**Tugas Latihan:**
A – Menurut berita tentang kenaikan UMR dan kemiskinan, kapan hasil Susenas Maret 2025 akan diumumkan?
B – Tuliskan kembali dengan persis bagian berita tentang kenaikan UMR dan kemiskinan, dari "BPS: Efek Kenaikan" sampai "pada hari Rabu.".

BPS: Efek Kenaikan UMR Terhadap Tingkat Kemiskinan Akan Terlihat di Maret 2025

Plt Kepala BPS Amalia Adininggar Widyasanti menghadiri konferensi pers, di Jakarta, Rabu (15/1/2025)-Uyu Septiyati Liman- ANTARA

BELITONGEKSPRES.COM - Pelaksana Tugas (Plt) Kepala Badan Pusat Statistik (BPS) Amalia Adininggar Widyasanti mengungkapkan bahwa dampak dari kenaikan Upah Minimum Regional (UMR) yang baru saja diterapkan oleh pemerintah terhadap tingkat kemiskinan di Indonesia baru akan terlihat secara jelas dalam Survei Sosial Ekonomi Nasional (Susenas) pada Maret 2025.

"Kami saat ini hanya dapat menyampaikan hasil Susenas yang dilakukan pada September 2024. Kenaikan UMR mulai berlaku pada bulan Januari, sehingga kita baru bisa merekam dampaknya di Susenas Maret 2025," jelasnya di Jakarta pada hari Rabu.

Amalia juga menambahkan bahwa hasil Susenas Maret 2025 akan diumumkan pada bulan Juli mendatang. Meskipun demikian, ia mencatat bahwa hasil Susenas pada September 2024 menunjukkan penurunan angka kemiskinan, yang menunjukkan bahwa kenaikan UMR dapat berpotensi meningkatkan daya beli pekerja, terutama bagi mereka yang berada di garis kemiskinan dan kelas menengah ke bawah.

"Kenaikan UMR ini berpotensi meningkatkan daya beli dan taraf hidup pekerja, memungkinkan mereka untuk mengakses kebutuhan dasar seperti pangan, pendidikan, dan layanan kesehatan yang lebih baik," lanjut Amalia.

**Baris Data:**
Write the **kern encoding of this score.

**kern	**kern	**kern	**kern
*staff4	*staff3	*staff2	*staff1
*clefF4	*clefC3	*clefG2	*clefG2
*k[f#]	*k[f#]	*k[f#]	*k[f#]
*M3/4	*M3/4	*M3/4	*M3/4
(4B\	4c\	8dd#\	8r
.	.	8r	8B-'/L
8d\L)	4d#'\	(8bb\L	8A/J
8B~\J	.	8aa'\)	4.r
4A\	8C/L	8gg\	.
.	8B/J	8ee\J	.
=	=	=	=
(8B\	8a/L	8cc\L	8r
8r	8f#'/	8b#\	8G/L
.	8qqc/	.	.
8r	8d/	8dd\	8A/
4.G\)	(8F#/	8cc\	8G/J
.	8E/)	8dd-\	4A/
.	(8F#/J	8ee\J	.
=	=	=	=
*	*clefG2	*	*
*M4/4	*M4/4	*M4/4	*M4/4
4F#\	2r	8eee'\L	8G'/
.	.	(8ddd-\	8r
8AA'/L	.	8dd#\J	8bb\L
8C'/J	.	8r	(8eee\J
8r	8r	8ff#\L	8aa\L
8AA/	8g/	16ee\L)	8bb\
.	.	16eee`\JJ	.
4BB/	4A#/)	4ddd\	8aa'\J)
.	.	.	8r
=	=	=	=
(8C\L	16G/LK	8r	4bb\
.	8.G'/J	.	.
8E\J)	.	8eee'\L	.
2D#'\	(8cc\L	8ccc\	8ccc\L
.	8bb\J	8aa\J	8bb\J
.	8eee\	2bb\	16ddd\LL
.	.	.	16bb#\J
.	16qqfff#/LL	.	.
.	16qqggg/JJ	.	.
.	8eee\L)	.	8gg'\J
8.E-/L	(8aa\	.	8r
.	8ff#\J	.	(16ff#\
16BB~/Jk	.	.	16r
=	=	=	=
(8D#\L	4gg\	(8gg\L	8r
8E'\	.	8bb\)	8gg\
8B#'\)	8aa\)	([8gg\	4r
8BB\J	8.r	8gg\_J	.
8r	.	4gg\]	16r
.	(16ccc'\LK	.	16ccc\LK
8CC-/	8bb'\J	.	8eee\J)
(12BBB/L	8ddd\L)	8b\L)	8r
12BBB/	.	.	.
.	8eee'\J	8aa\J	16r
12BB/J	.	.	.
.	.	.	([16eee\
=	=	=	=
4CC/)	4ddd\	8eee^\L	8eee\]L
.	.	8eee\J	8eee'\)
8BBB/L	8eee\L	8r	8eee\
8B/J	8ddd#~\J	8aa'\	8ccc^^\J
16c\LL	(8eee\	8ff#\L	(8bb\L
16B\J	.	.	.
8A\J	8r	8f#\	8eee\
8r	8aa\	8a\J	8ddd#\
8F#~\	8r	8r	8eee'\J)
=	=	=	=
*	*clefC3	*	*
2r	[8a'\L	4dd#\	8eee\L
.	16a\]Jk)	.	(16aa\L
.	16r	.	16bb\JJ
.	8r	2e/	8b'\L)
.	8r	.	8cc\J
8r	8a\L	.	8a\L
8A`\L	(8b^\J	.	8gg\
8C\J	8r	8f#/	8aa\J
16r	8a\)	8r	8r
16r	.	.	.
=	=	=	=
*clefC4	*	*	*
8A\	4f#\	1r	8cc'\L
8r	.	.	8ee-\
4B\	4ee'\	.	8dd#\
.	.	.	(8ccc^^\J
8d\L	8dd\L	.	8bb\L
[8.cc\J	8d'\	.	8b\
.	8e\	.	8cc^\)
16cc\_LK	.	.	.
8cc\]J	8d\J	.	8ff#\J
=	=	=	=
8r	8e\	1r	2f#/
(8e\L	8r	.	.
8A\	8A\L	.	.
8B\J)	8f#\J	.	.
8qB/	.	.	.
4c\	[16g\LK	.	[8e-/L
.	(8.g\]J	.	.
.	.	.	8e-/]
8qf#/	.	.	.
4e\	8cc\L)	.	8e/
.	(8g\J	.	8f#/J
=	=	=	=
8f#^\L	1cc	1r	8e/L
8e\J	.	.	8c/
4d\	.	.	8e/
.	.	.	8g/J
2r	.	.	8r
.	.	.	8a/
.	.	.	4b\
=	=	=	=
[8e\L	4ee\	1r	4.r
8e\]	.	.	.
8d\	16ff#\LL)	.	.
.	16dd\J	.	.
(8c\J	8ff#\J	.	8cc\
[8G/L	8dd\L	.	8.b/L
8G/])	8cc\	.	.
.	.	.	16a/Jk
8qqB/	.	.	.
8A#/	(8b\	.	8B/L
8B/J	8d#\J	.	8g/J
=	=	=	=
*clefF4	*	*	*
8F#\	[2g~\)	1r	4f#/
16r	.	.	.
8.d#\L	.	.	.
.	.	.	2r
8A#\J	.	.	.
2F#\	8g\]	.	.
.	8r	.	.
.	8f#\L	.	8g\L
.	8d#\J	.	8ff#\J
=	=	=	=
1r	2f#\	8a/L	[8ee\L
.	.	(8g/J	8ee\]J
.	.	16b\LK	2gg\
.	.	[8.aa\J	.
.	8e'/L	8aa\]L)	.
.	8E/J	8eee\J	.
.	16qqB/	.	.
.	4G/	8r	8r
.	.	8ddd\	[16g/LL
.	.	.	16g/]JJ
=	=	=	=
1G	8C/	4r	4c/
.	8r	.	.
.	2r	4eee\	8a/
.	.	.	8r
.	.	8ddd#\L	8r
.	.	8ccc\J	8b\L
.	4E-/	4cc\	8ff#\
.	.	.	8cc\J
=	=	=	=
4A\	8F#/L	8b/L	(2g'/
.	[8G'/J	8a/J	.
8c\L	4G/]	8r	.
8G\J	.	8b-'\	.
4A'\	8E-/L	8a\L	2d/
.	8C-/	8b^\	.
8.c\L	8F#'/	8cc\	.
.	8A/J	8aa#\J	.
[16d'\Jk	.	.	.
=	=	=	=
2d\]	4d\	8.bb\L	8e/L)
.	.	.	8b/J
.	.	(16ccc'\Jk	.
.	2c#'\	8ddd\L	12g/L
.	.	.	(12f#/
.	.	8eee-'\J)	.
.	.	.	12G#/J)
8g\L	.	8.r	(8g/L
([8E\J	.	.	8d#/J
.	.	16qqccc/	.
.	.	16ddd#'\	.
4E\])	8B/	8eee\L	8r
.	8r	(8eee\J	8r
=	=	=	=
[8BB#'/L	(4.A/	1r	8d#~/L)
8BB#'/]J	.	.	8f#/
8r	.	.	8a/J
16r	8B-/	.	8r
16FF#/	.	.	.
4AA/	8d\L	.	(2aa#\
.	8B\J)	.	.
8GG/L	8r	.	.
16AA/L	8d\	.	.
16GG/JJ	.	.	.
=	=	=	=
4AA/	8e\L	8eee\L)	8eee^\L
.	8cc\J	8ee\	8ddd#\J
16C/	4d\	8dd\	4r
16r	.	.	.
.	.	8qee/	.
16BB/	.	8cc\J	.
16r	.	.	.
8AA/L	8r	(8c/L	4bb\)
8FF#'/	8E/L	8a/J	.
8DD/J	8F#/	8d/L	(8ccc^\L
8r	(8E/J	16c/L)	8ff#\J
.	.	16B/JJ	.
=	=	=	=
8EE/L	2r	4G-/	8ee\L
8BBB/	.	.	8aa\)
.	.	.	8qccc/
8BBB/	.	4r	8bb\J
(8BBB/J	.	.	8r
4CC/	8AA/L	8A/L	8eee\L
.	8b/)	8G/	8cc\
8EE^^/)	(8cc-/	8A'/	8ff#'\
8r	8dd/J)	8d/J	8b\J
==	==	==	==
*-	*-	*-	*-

**Jawaban Lengkap:**
A – Hasil Susenas Maret 2025 akan diumumkan pada bulan Juli.

B –
BPS: Efek Kenaikan UMR Terhadap Tingkat Kemiskinan Akan Terlihat di Maret 2025

Plt Kepala BPS Amalia Adininggar Widyasanti menghadiri konferensi pers, di Jakarta, Rabu (15/1/2025)-Uyu Septiyati Liman- ANTARA

BELITONGEKSPRES.COM - Pelaksana Tugas (Plt) Kepala Badan Pusat Statistik (BPS) Amalia Adininggar Widyasanti mengungkapkan bahwa dampak dari kenaikan Upah Minimum Regional (UMR) yang baru saja diterapkan oleh pemerintah terhadap tingkat kemiskinan di Indonesia baru akan terlihat secara jelas dalam Survei Sosial Ekonomi Nasional (Susenas) pada Maret 2025.

"Kami saat ini hanya dapat menyampaikan hasil Susenas yang dilakukan pada September 2024. Kenaikan UMR mulai berlaku pada bulan Januari, sehingga kita baru bisa merekam dampaknya di Susenas Maret 2025," jelasnya di Jakarta pada hari Rabu.